## What you are asked to do
The entries below contain a stretch that opens with the line containing "M418,1319H555" and closes with the line containing "M283,251C301,228 316,214 345,208"; set down that stretch exactly, both ends included, and nothing else.

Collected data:
.....

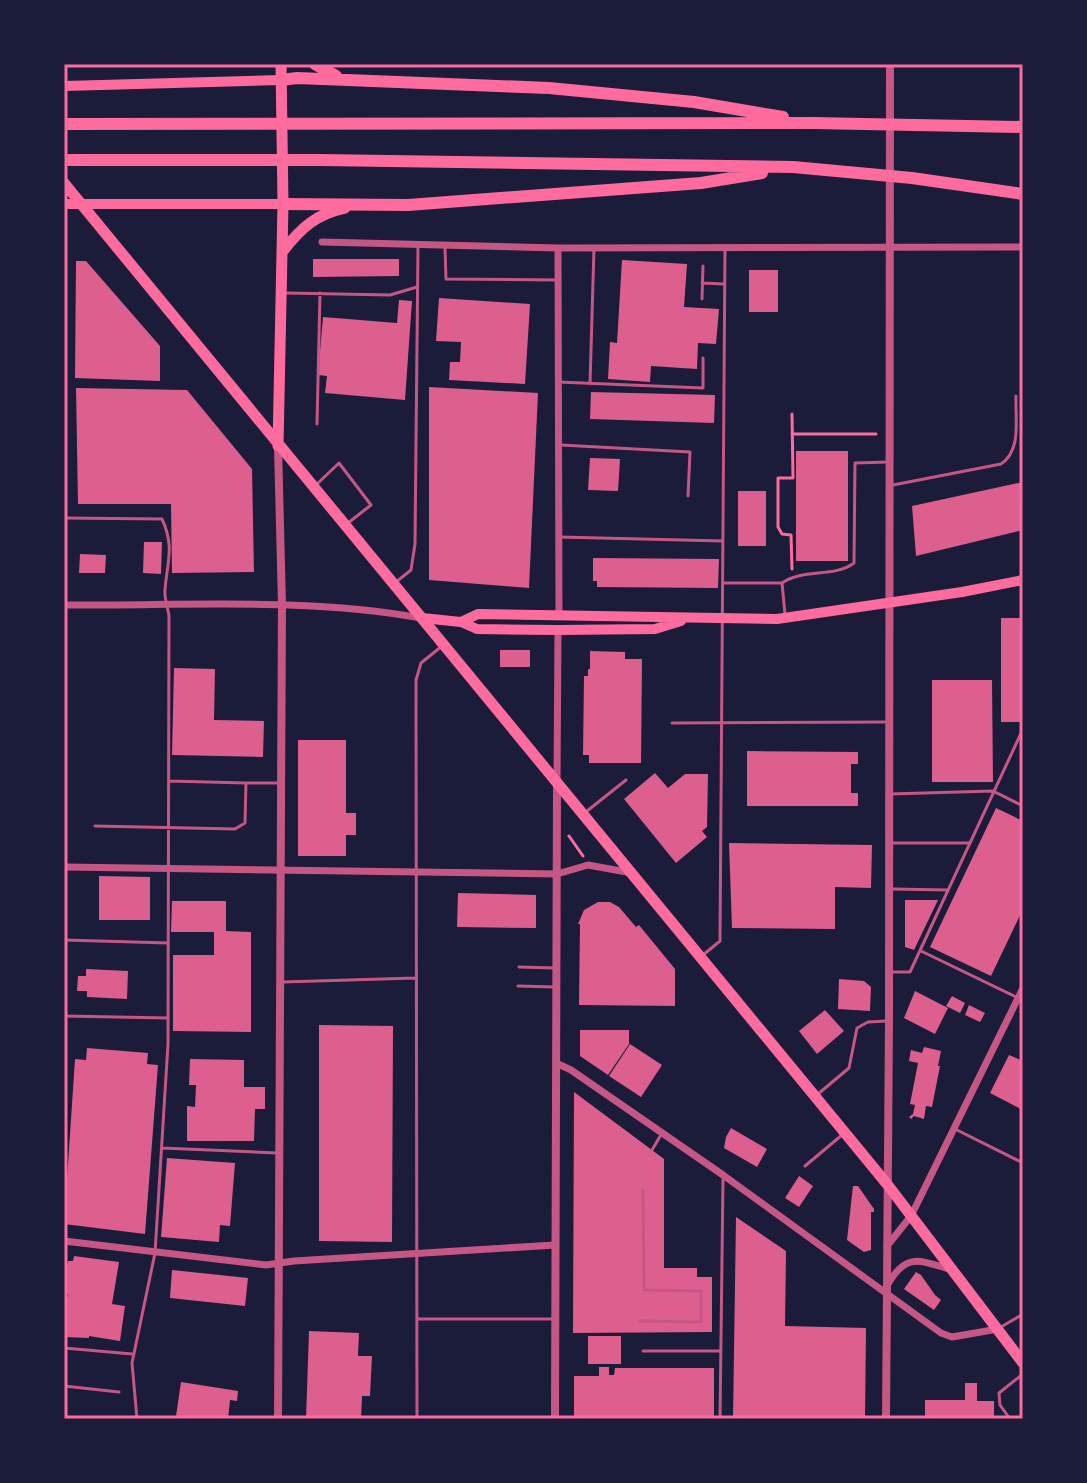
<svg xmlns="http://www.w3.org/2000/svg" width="1087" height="1483" viewBox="0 0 1087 1483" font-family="'IBM Plex Sans',sans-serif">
<rect width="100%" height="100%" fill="#1b1b3a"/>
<path fill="#dd5f8e" d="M313,259H399V276L313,277Z
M622,260L687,264L684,307L719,309L716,344L698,343L697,369L651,366L650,382L608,379L610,342L617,343Z
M76,261H86L160,346V381L75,378Z
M749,270H778V312H749Z
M439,298L530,304L525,384L449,380L450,362H460L461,342L436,341Z
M399,300L412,301L405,400L325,393L327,376L318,375L323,317L397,323Z
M429,387L538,393L529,588L429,580Z
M76,388L187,390L252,469L254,572L172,573L171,504H78Z
M591,392L715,395L714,423L590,419Z
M796,451H848V561H796Z
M590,458L620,459L618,491L588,490Z
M1023,482V530L916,556L912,506Z
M738,491H766V546H738Z
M144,542H162L161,574L143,573Z
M80,554L106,555L105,573H79Z
M593,558L719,559L718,588L597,587V581H593Z
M1001,618H1022V722H1001Z
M500,650H530V667H500Z
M590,651L625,652V659H642L641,763H589V755H583L584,676H588V669H590Z
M174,668L215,669L214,720L264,721L263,757L172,755Z
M932,680H992L993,782H932Z
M298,740H346V813H356V835H346V856H298Z
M747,751L858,752V764H851V793H858V806H747Z
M655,773L668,788L685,774H708L707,827L702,831L707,837L676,863L624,799Z
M996,808L1023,821V909L991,976L930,947Z
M729,843L872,845L871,888L835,887V929L732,928Z
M99,876L150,877V920H99Z
M458,893L536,895V928L457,927Z
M905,900H938L914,950L905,947Z
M172,901H226V931L251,932V1032L173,1031V955H214V932H171Z
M598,902H610L619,907L636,927L639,925L675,969V1006L579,1005L580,924H578L584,910Z
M86,969L128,971L127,999L87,997V991H77L78,976H86Z
M839,979L864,981L871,987L870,1011L838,1009Z
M915,991L948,1008L935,1034L904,1018Z
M952,996L965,1003L960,1013L946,1006Z
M969,1005L985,1013L980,1022L965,1015Z
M825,1010L844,1031L817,1054L799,1031Z
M319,1025L393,1026L392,1242L319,1241Z
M580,1030H629V1044L608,1075L580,1056Z
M630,1044L662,1065L641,1097L609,1076Z
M924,1047L941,1051L938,1066H940L932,1107L926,1106L924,1119L914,1116L911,1119L909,1117L913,1114L915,1105L910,1104L918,1063L909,1061L911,1050L922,1053Z
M87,1048L148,1053L147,1064L158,1065L145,1234L64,1224L75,1059L86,1060Z
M1009,1055L1023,1061V1110L990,1093Z
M190,1059L244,1060V1087H265V1109H255L254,1141H187V1106L195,1107L196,1085H189Z
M574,1092L664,1159V1268H697V1277H712V1332L573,1333Z
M731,1128L767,1149L757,1167L724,1148L726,1137Z
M167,1158L235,1163L230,1226L220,1225L219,1242L161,1237Z
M799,1176L813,1186L799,1207L785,1198Z
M853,1186H858L874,1209V1212H871V1250L864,1252L847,1240Z
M736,1217L786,1251L785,1326L866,1328L865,1419H733Z
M74,1256L119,1262L112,1304L125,1306L120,1341L89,1336V1338L64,1337V1313L68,1294L64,1293V1266H67L68,1261H73Z
M172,1270L248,1278L245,1306L170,1298Z
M916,1272L921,1275L935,1295L941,1300L934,1310L904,1289Z
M309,1331L359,1333L358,1356H372L370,1396H362L361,1419H306Z
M588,1336H621V1364H588Z
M599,1367H609V1375H614L615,1368H714V1419H574V1376H599Z
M181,1382L238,1391L237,1401L230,1400L228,1419L176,1416Z
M965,1383H977V1401H994V1419H925V1400H965Z"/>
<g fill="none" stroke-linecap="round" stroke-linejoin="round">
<path stroke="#ff6b9d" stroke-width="3" d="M792,414L793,478H778V527L782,534L791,535L792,569
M792,434H876
M569,836L583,856"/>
<path stroke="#c65784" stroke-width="3" d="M445,247L446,279L558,280
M702,283L724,284
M286,293L390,295L417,287
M702,299L703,266
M558,382L703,388V358
M590,384L594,248
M317,424L320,293
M561,445L690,452L688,496
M317,484L339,463L371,505L348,523
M893,485L1001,464C1022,450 1015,419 1016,396
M64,518L162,519C175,547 167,562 165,590C164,598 168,608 169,616L168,1044L155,1253L132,1363L137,1419
M559,537L723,541
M396,582L411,570L415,544L418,245
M723,583H782
M785,614L782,583C803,568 834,578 854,563L855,463L888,462
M672,723L888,722
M246,783H278
M890,794L993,791L1023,806
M587,811L626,780
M95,826L235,829L245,823L246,783L169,781
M892,843H969
M892,889L948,890
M64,940L168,943
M921,951L1018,998
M703,955L720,941L725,247
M519,967L555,968
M889,972H910L1023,729
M283,982L415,978
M518,986L555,987
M64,1016L168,1018
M818,1094L849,1068L857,1028L868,1022L887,1021
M955,1129L1023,1163
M162,1148L277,1153
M652,1150L662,1133
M805,1166L842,1135
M418,1319H555
M640,1321L701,1322V1291L644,1290L643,1191
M1001,1327L1023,1314
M64,1348L132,1354
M643,1351H720
M64,1386L119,1392
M417,1419L416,680L421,663L442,646
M720,1419L723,1179
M1010,1419L1000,1405L999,1393L1023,1374"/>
<path stroke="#c65784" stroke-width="7" d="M322,242L558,248L1023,247
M558,248L559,614
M64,605C181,606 306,597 421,618
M557,781L558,630
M64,867L557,874L588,865L632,873
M556,1063L571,1070L723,1175L941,1333L952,1337L998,1329
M64,1241L266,1265L294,1261L555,1245
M887,1246L911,1216L1023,988
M888,1284C906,1253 919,1260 949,1269"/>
<path stroke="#c65784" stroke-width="8" d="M278,446L282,605L278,1419
M555,1419L557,781
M886,1419L889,1021L890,64"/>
<path stroke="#ff6b9d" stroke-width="10" d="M64,86L281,80
M64,204H283
M422,618L461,622L477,629L558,630L655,629L681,621
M461,622L478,614L777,619L962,592L1023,580"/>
<path stroke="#ff6b9d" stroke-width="11" d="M64,183L887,1184L1023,1363
M283,251C301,228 316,214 345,208
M278,446L283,204L281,64"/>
<path stroke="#ff6b9d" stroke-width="12" d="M315,64L336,76
M281,80L297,78L549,88L694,102L783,117
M64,124L813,123L1023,127
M64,160H320L793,167L912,178L1023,194
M283,204L408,205L701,183L762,173"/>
</g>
<rect width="1087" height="1483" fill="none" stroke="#1b1b3a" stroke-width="132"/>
<rect x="66" y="66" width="955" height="1351" fill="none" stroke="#ff6b9d" stroke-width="3"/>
</svg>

.....

## Answer section
M418,1319H555
M640,1321L701,1322V1291L644,1290L643,1191
M1001,1327L1023,1314
M64,1348L132,1354
M643,1351H720
M64,1386L119,1392
M417,1419L416,680L421,663L442,646
M720,1419L723,1179
M1010,1419L1000,1405L999,1393L1023,1374"/>
<path stroke="#c65784" stroke-width="7" d="M322,242L558,248L1023,247
M558,248L559,614
M64,605C181,606 306,597 421,618
M557,781L558,630
M64,867L557,874L588,865L632,873
M556,1063L571,1070L723,1175L941,1333L952,1337L998,1329
M64,1241L266,1265L294,1261L555,1245
M887,1246L911,1216L1023,988
M888,1284C906,1253 919,1260 949,1269"/>
<path stroke="#c65784" stroke-width="8" d="M278,446L282,605L278,1419
M555,1419L557,781
M886,1419L889,1021L890,64"/>
<path stroke="#ff6b9d" stroke-width="10" d="M64,86L281,80
M64,204H283
M422,618L461,622L477,629L558,630L655,629L681,621
M461,622L478,614L777,619L962,592L1023,580"/>
<path stroke="#ff6b9d" stroke-width="11" d="M64,183L887,1184L1023,1363
M283,251C301,228 316,214 345,208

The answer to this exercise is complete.